The mess on the salaries of ministers and parliamentary secretaries is not the Prime Minister’s own doing, of course. But this means that someone failed him badly and he has to take action against whoever it was.
As I see it, there were two separate decisions on ministers’ pay packet and MPs’ honoraria taken after the electoral victory of 2008.
The first decision was that ministers should be paid their salaries over and above the honoraria they received as MPs. I am in total agreement with this decision, not only for the reasons given by the Prime Minister. From experience, I know that when one became a minister, one had to give up all the income from his job or private practice for the difference between a minister’s salary and an MP’s honorarium. This made little sense.
In my days, I used to get some Lm3,500 as an MP and this was upped to some Lm7,000 when I became a minister – meaning I had to give up my private practice for Lm3,500 or thereabouts. Of course, I am speaking of 1987 money, but the point is still the same. Becoming a minister meant being given enormous responsibilities without being adequately compensated.
The other decision was to raise the level of the honorarium paid to MPs – a decision about which the Opposition was to be consulted. It seems that although it was very much aware of this decision – whatever it now says – the Opposition was never officially consulted about the proposed new level of the honorarium paid to MPs.
Meanwhile, the Treasury started paying an allowance to ministers and parliamentary secretaries (but not to the Speaker or to the Leader of the Opposition) above their normal salary and equivalent to the new proposed level of MP honorarium that was never implemented in the case of all other MPs! This incredible administrative mess made it to the light of public scrutiny (by coincidence or design) at a time when the rise for the cost of living was set at just €1.16 – something that has nothing to do with the two decisions taken almost two years before.

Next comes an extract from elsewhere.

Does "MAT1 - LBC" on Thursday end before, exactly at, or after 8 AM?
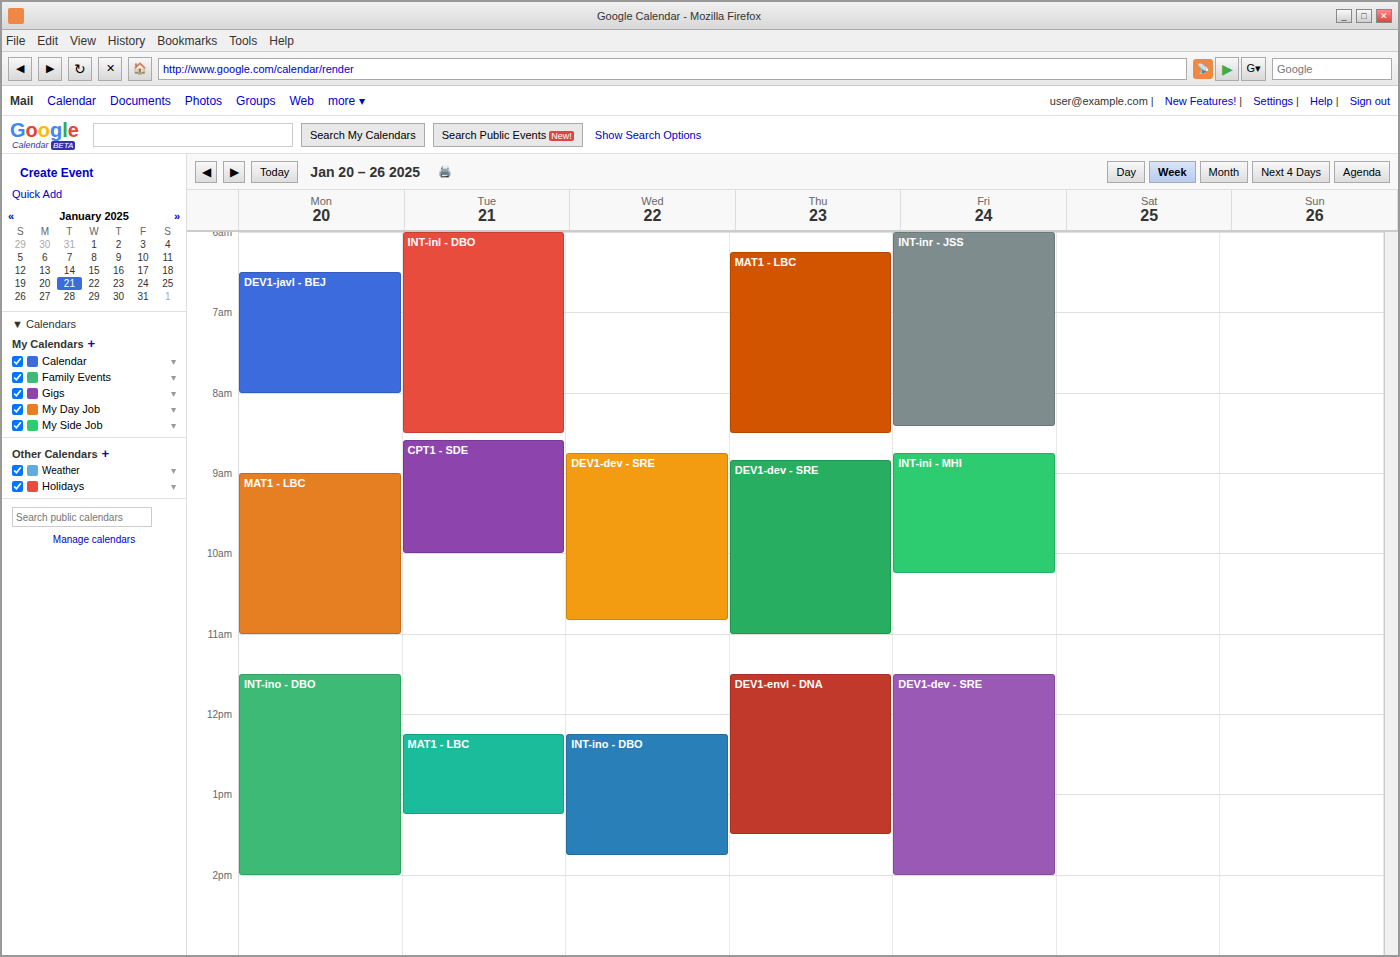
8:30 AM -- after 8 AM, 30 minutes below the 8 AM line.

Humiliating as it was, the decision to ask ministers and parliamentary secretaries to refund the difference between the actual honorarium and the proposed higher level of honorarium was the decent thing to do in the circumstances.
But the Prime Minister was left carrying the can. He and the Minister of Finance are politically responsible for this mess.
The least he can do now is to ferret out who led the administration into this mess and take disciplinary measures against whoever is administratively responsible for it.